Metformin use is associated with reduction in risk of developing OAG, and risk is reduced even when accounting for glycemic control in the form of glycated hemoglobin level. Other diabetes medications did not confer a similar OAG risk reduction. This study suggests that metformin may be affecting OAG risk on multiple levels, some involving improved glycemic control and some involving mechanisms outside glycemic control such as neurogenesis, inflammatory systems, or longevity pathways targeted by caloric restriction mimetic drugs. If confirmed by prospective clinical trials, these findings could lead to novel treatments for this sight-threatening disease.
热量限制模拟药物具有老年保护作用,可延缓或降低多种与年龄相关的全身性疾病的风险,这表明此类药物可能也有降低年龄为主要风险因素的致盲眼科疾病风险的潜力。
确定热量限制模拟药物盐酸二甲双胍是否与糖尿病患者开角型青光眼(OAG)风险降低相关。
设计、设置和患者:对2001年1月1日至2010年12月31日期间在美国一个大型管理式医疗网络中年龄在40岁及以上、无OAG既往记录的糖尿病患者进行回顾性队列研究。

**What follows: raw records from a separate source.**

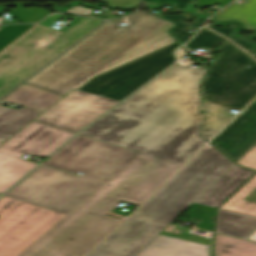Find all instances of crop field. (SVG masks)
I'll use <instances>...</instances> for the list:
<instances>
[{
  "label": "crop field",
  "instance_id": "crop-field-14",
  "mask_svg": "<svg viewBox=\"0 0 256 256\" xmlns=\"http://www.w3.org/2000/svg\"><path fill=\"white\" fill-rule=\"evenodd\" d=\"M256 172L233 165L220 179L206 190L194 203L217 208L236 189Z\"/></svg>",
  "mask_w": 256,
  "mask_h": 256
},
{
  "label": "crop field",
  "instance_id": "crop-field-33",
  "mask_svg": "<svg viewBox=\"0 0 256 256\" xmlns=\"http://www.w3.org/2000/svg\"><path fill=\"white\" fill-rule=\"evenodd\" d=\"M244 38V37H243ZM254 43V42H253ZM255 46V45H254ZM256 48V47H255ZM255 50V49H254ZM254 50H252V52L254 51ZM250 53V52H249Z\"/></svg>",
  "mask_w": 256,
  "mask_h": 256
},
{
  "label": "crop field",
  "instance_id": "crop-field-7",
  "mask_svg": "<svg viewBox=\"0 0 256 256\" xmlns=\"http://www.w3.org/2000/svg\"><path fill=\"white\" fill-rule=\"evenodd\" d=\"M101 23L82 18L62 33L33 26L0 52V98Z\"/></svg>",
  "mask_w": 256,
  "mask_h": 256
},
{
  "label": "crop field",
  "instance_id": "crop-field-21",
  "mask_svg": "<svg viewBox=\"0 0 256 256\" xmlns=\"http://www.w3.org/2000/svg\"><path fill=\"white\" fill-rule=\"evenodd\" d=\"M223 40L224 38L214 34L206 28H203L193 39L190 41L186 47L187 49L194 51L198 48L207 50L211 52L214 50Z\"/></svg>",
  "mask_w": 256,
  "mask_h": 256
},
{
  "label": "crop field",
  "instance_id": "crop-field-10",
  "mask_svg": "<svg viewBox=\"0 0 256 256\" xmlns=\"http://www.w3.org/2000/svg\"><path fill=\"white\" fill-rule=\"evenodd\" d=\"M177 42L96 77L79 90L121 101L174 63Z\"/></svg>",
  "mask_w": 256,
  "mask_h": 256
},
{
  "label": "crop field",
  "instance_id": "crop-field-27",
  "mask_svg": "<svg viewBox=\"0 0 256 256\" xmlns=\"http://www.w3.org/2000/svg\"><path fill=\"white\" fill-rule=\"evenodd\" d=\"M143 1H152L156 3L172 2V3H176L175 8L185 9V7L187 6L190 0H143Z\"/></svg>",
  "mask_w": 256,
  "mask_h": 256
},
{
  "label": "crop field",
  "instance_id": "crop-field-28",
  "mask_svg": "<svg viewBox=\"0 0 256 256\" xmlns=\"http://www.w3.org/2000/svg\"><path fill=\"white\" fill-rule=\"evenodd\" d=\"M237 164L256 171V160L237 162Z\"/></svg>",
  "mask_w": 256,
  "mask_h": 256
},
{
  "label": "crop field",
  "instance_id": "crop-field-26",
  "mask_svg": "<svg viewBox=\"0 0 256 256\" xmlns=\"http://www.w3.org/2000/svg\"><path fill=\"white\" fill-rule=\"evenodd\" d=\"M231 1L232 0H197L195 6H197L200 9L208 7V6L216 4V3H220L222 6H224Z\"/></svg>",
  "mask_w": 256,
  "mask_h": 256
},
{
  "label": "crop field",
  "instance_id": "crop-field-8",
  "mask_svg": "<svg viewBox=\"0 0 256 256\" xmlns=\"http://www.w3.org/2000/svg\"><path fill=\"white\" fill-rule=\"evenodd\" d=\"M74 134L33 121L0 146V194L37 166L22 155L47 157Z\"/></svg>",
  "mask_w": 256,
  "mask_h": 256
},
{
  "label": "crop field",
  "instance_id": "crop-field-32",
  "mask_svg": "<svg viewBox=\"0 0 256 256\" xmlns=\"http://www.w3.org/2000/svg\"><path fill=\"white\" fill-rule=\"evenodd\" d=\"M247 240L256 241V231L247 238Z\"/></svg>",
  "mask_w": 256,
  "mask_h": 256
},
{
  "label": "crop field",
  "instance_id": "crop-field-25",
  "mask_svg": "<svg viewBox=\"0 0 256 256\" xmlns=\"http://www.w3.org/2000/svg\"><path fill=\"white\" fill-rule=\"evenodd\" d=\"M111 7H135L139 5V0H107Z\"/></svg>",
  "mask_w": 256,
  "mask_h": 256
},
{
  "label": "crop field",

从门诊药房记录中获取的二甲双胍及其他处方糖尿病药物的用量。
发生OAG的风险。
在150016例糖尿病患者中,5893例(3.9%)发生了OAG。在调整混杂因素后,处方盐酸二甲双胍最高四分位数(2年内>1110克)的患者与未服用二甲双胍的患者相比,OAG风险降低了25%(风险比=0.75;95%置信区间,0.59-0.95;P=0.02)。盐酸二甲双胍用量每增加1克,OAG风险降低0.16%(调整后风险比=0.99984;95%置信区间,0.99969-0.99999;P=0.04),这预测每天服用标准剂量2克盐酸二甲双胍,持续2年,OAG风险将降低20.8%。在考虑包括二甲双胍和糖尿病药物在内的潜在混杂因素后,糖化血红蛋白水平每升高一个单位,发生OAG的风险增加8%(风险比=1.08;95%置信区间,1.03-1.13;P=0.003)。
使用二甲双胍与发生OAG的风险降低相关,即使以糖化血红蛋白水平形式考虑血糖控制时风险也会降低。其他糖尿病药物未带来类似的OAG风险降低。本研究表明二甲双胍可能在多个层面影响OAG风险,一些层面涉及改善血糖控制,一些层面涉及血糖控制之外的机制,如神经发生、炎症系统或热量限制模拟药物靶向的长寿途径。如果前瞻性临床试验证实这些发现,可能会为这种威胁视力的疾病带来新的治疗方法。